وَمَآ أَرۡسَلۡنَٰكَ إِلَّا رَحۡمَةٗ لِّلۡعَٰلَمِينَ
O Mahomet! wij hebben u niet gezonden dan uit de genade voor alle schepselen.
قُلۡ إِنَّمَا يُوحَىٰٓ إِلَيَّ أَنَّمَآ إِلَٰهُكُمۡ إِلَٰهٞ وَٰحِدٞۖ فَهَلۡ أَنتُم مُّسۡلِمُونَ
Zeg: Mij is niets geopenbaard, dan dat uw God een eenig God is: zult gij u dus aan hem onderwerpen?
فَإِن تَوَلَّوۡاْ فَقُلۡ ءَاذَنتُكُمۡ عَلَىٰ سَوَآءٖۖ وَإِنۡ أَدۡرِيٓ أَقَرِيبٌ أَم بَعِيدٞ مَّا تُوعَدُونَ
Maar indien zij aan de belijdenis van Gods eenheid den rug toewenden, zeg dan: Ik verklaar u allen gelijkelijk den oorlog; maar ik weet niet of datgene waarmede gij bedreigd wordt, nabij of verwijderd is.

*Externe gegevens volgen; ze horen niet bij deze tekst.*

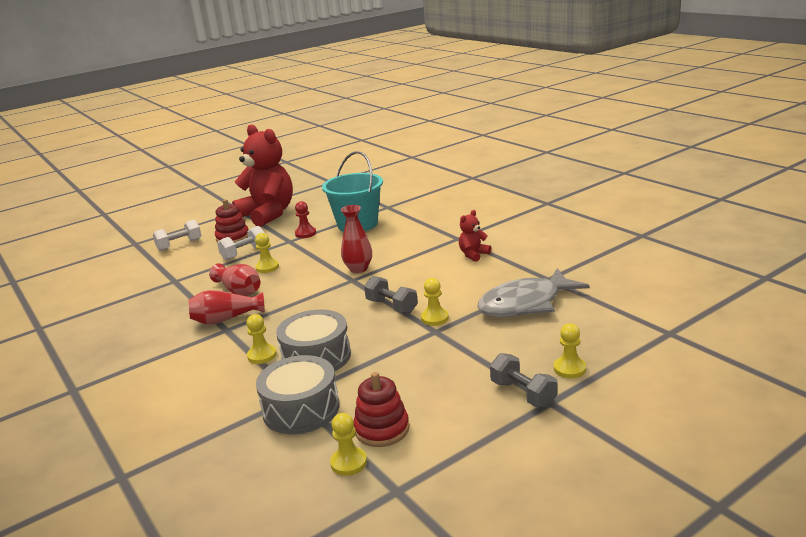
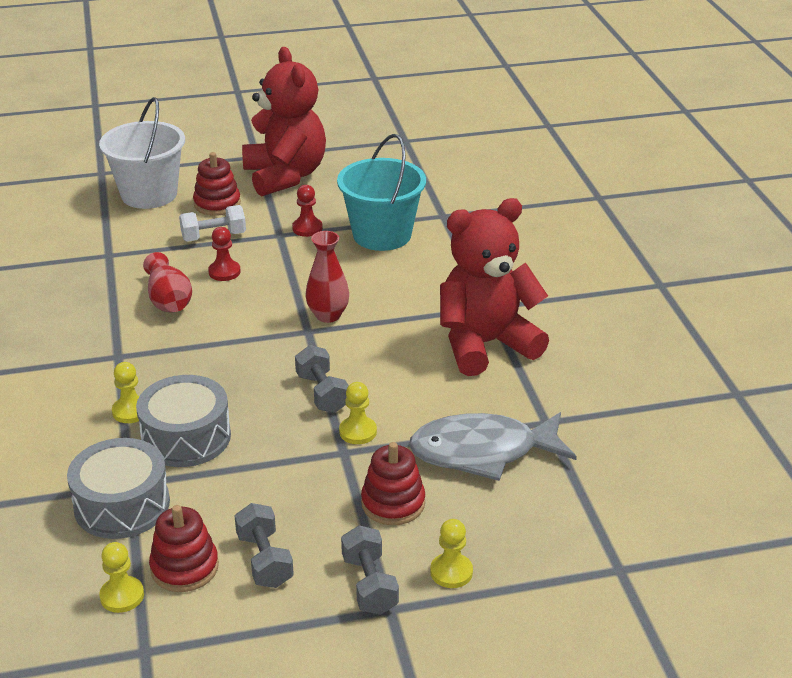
camera: 20 degrees right, 10 degrees up
white dumbbell [153,219,202,251] -> white bucket [99,97,185,209]
red vase [189,290,265,325] -> none
yellow pawn [255,233,279,273] -> red pawn [208,227,241,281]
red teddy bear [459,210,491,262] -> red teddy bear [440,198,549,376], size x2.37
none -> grey dumbbell [235,503,294,588]
none -> red stacking toy [361,442,425,525]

إِنَّهُۥ يَعۡلَمُ ٱلۡجَهۡرَ مِنَ ٱلۡقَوۡلِ وَيَعۡلَمُ مَا تَكۡتُمُونَ
Waarlijk, God kent het gesprek dat in het openbaar wordt gevoerd, en hij kent ook wat gij in het geheim zegt.
وَإِنۡ أَدۡرِي لَعَلَّهُۥ فِتۡنَةٞ لَّكُمۡ وَمَتَٰعٌ إِلَىٰ حِينٖ
Ik weet het niet, maar misschien is het uitstel dat u verleend werd eene proef voor u, opdat gij een voorspoed van deze wereld voor eenigen tijd zoudt mogen genieten.
قَٰلَ رَبِّ ٱحۡكُم بِٱلۡحَقِّۗ وَرَبُّنَا ٱلرَّحۡمَٰنُ ٱلۡمُسۡتَعَانُ عَلَىٰ مَا تَصِفُونَ
Zeg: O Heer! oordeel tusschen mij en mijne tegenstanders met waarheid. Onze Heer is de Barmhartige, wiens hulp moet ingeroepen worden tegen de lasteringen en de leugens welke gij uitspreekt.